2. The statements set forth in the Prospectus under the caption “Material U.S. Federal Income Tax Considerations,” as such disclosure has been supplemented by the statements under the heading “Additional Material U.S. Federal Income Tax Considerations” in the Prospectus Supplement, considered as a whole and insofar as they purport to describe the provisions of the laws and documents referred to therein, are accurate and complete in all material respects.

However, such sections of the Prospectus and the Prospectus Supplement are not exhaustive and do not purport to discuss any state or local tax considerations or all possible federal income tax considerations of the purchase, ownership and disposition of Class A Common Stock or other securities. In addition, the Company’s qualification and taxation as a REIT depend upon the Company’s ability to meet on a continuing basis, through actual annual operating and other results, the various requirements under the Code with regard to, among other things, the sources of its gross income, the composition of its assets, the level of its distributions to stockholders and the diversity of its stock ownership. O’Melveny & Myers LLP will not review the Company’s compliance with these requirements on a continuing basis. Accordingly, no assurance can be given that the actual results of the operations of the Company, the Operating Partnership and their subsidiaries, the sources of their income, the nature of their assets, the level of the Company’s distributions to stockholders and the diversity of its stock ownership for any given taxable year will satisfy the requirements under the Code for qualification and taxation as a REIT.

Other than as expressly stated above, we express no opinion on any issue relating to the Company, the Operating Partnership, one or more of the other subsidiaries of the Company or to any investment therein. Furthermore, we assume no obligation to advise you of any changes in the foregoing subsequent to the date of this letter, and we are not undertaking to update this letter after the date hereof.

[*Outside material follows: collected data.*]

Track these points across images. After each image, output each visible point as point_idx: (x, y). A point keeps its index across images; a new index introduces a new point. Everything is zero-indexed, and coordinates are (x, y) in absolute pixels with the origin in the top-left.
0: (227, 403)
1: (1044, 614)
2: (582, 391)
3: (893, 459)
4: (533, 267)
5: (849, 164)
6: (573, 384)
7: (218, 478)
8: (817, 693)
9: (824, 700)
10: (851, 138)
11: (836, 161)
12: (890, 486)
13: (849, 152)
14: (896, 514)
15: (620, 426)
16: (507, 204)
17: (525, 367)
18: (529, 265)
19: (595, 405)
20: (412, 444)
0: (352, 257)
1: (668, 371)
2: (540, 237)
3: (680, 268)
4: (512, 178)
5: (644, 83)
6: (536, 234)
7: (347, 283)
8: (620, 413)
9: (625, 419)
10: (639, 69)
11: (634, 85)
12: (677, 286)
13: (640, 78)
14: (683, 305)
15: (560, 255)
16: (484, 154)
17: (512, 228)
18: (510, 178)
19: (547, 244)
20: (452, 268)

This opinion is rendered solely in connection with the offering of the Class A Common Stock pursuant to the Prospectus and Prospectus Supplement. In accordance with the requirements of Item 601(b)(23) of Regulation S-K under the Securities Act of 1933, as amended, we hereby consent to the filing of this opinion as an exhibit to the Current Report on Form 8-K dated on or about the date hereof. In giving such consent we do not hereby admit that we are in the category of persons whose consent is required under Section 7 of the Securities Act of 1933, as amended, or the rules or regulations of the Securities and Exchange Commission thereunder.